* TRAVAIL À FAIRE
Prolongez le passage sur les tensions entre la Chine et les États-Unis au-delà de sa dernière phrase.

* PASSAGE CITÉ

# # # # # # #

Certains s’avisent même qu’elle montre les dents, la Chine. Le tocsin est régulièrement sonné et l’on évalue dans quelle mesure un conflit est possible, si Taïwan, la Chine nationaliste, peut se défendre seule, etc. D’une façon plus générale, et puisque l’hypothèse du conflit est tout de même bien forcée sinon pour l’entretien des études des séminaires et écoles de guerre, on élargit les marques de l’affrontement aux marges non-militaires qui font aujourd’hui le principal des affrontements en général. La poignée de main BHO-Dalaï-Lama, par exemple, est perçue comme un acte offensif notable, auquel d’ailleurs les Chinois ne manquent pas de répondre avec la fureur qui semblerait convenir à l’interprétation.
De même, nous révèle Ambrose Evans-Pritchard le 23 février 2010 dans le Daily Telegraph, la Chine a entamé des manœuvres au niveau de ses avoirs en bons de trésor US, que ce chroniqueur économique attribue à des motifs politiques. Nous sommes dans le même ordre d’idée.
«A front-page story in the state’s China Information News said the record $34bn sale of US bonds in December was a “commendable” move. The article was republished by the National Bureau of Statistics, giving it a stronger imprimatur.

# # # # # # #

* DONNÉES
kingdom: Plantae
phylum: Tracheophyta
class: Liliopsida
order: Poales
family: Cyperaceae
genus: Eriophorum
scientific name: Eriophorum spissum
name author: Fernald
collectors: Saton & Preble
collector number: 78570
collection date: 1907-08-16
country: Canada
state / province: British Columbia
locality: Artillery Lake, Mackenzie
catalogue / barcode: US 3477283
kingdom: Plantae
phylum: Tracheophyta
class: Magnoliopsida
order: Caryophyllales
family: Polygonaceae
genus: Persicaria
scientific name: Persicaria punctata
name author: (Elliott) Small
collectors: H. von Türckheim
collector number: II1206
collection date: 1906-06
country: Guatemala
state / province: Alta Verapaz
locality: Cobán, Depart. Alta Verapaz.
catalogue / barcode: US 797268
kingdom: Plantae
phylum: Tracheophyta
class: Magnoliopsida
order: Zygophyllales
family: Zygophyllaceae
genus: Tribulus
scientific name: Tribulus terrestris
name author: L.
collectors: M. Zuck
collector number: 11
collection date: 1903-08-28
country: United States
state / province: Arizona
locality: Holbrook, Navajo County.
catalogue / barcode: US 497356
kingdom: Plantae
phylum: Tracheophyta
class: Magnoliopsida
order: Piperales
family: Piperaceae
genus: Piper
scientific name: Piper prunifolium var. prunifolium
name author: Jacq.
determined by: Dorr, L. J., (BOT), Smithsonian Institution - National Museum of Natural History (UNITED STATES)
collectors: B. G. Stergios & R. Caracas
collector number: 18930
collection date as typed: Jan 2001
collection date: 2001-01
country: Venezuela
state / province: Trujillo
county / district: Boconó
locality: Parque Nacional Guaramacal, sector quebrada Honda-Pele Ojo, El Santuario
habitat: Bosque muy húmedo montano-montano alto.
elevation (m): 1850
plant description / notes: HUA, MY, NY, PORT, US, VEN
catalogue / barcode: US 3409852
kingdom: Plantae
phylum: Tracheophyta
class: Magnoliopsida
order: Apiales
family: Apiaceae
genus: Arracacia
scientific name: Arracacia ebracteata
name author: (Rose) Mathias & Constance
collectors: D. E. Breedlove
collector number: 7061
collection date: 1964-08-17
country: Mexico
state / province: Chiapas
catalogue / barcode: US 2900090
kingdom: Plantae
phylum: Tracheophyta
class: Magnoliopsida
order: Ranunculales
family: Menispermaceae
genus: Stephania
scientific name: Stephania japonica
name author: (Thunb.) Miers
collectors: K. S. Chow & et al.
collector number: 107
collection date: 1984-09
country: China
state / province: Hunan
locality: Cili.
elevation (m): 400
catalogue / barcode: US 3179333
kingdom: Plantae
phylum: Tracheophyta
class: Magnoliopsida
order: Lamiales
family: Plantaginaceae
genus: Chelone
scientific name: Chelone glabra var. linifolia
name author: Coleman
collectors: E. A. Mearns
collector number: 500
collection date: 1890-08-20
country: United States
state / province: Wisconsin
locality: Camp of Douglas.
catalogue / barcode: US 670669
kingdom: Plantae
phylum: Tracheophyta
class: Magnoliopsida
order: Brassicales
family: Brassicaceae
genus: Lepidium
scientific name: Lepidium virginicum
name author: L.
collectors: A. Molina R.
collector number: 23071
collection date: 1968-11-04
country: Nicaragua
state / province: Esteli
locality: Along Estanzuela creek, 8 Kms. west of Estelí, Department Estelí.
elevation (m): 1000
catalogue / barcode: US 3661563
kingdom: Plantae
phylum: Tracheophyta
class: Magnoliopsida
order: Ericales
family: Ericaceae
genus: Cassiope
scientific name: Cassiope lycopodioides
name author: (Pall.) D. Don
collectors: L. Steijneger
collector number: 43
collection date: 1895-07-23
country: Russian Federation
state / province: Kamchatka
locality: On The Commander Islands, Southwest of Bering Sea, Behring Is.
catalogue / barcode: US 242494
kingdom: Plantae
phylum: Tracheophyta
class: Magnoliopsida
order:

# # # # # # #

* BONNE RÉPONSE
»It follows a piece last week in China Daily, the Politburo’s voice, citing an official from the Chinese Academy of Sciences praising the move to “slash” holdings of US debt. This was published on the same day that US President Barack Obama received the Dalai Lama at the White House, defying protests from Beijing.»
Le développement de l’analyse conduit rapidement au constat de l’équivalence entre la montée de la puissance chinoise, notamment appréciée d’un point de vue économique, et son affirmation politique, considérée selon l’interprétation d’un défi antagoniste lancé aux USA. Derrière se profile d’une façon affirmée la thèse d’une “volonté de puissance” de la Chine, pour remplacer les USA dans la situation de leadership du monde.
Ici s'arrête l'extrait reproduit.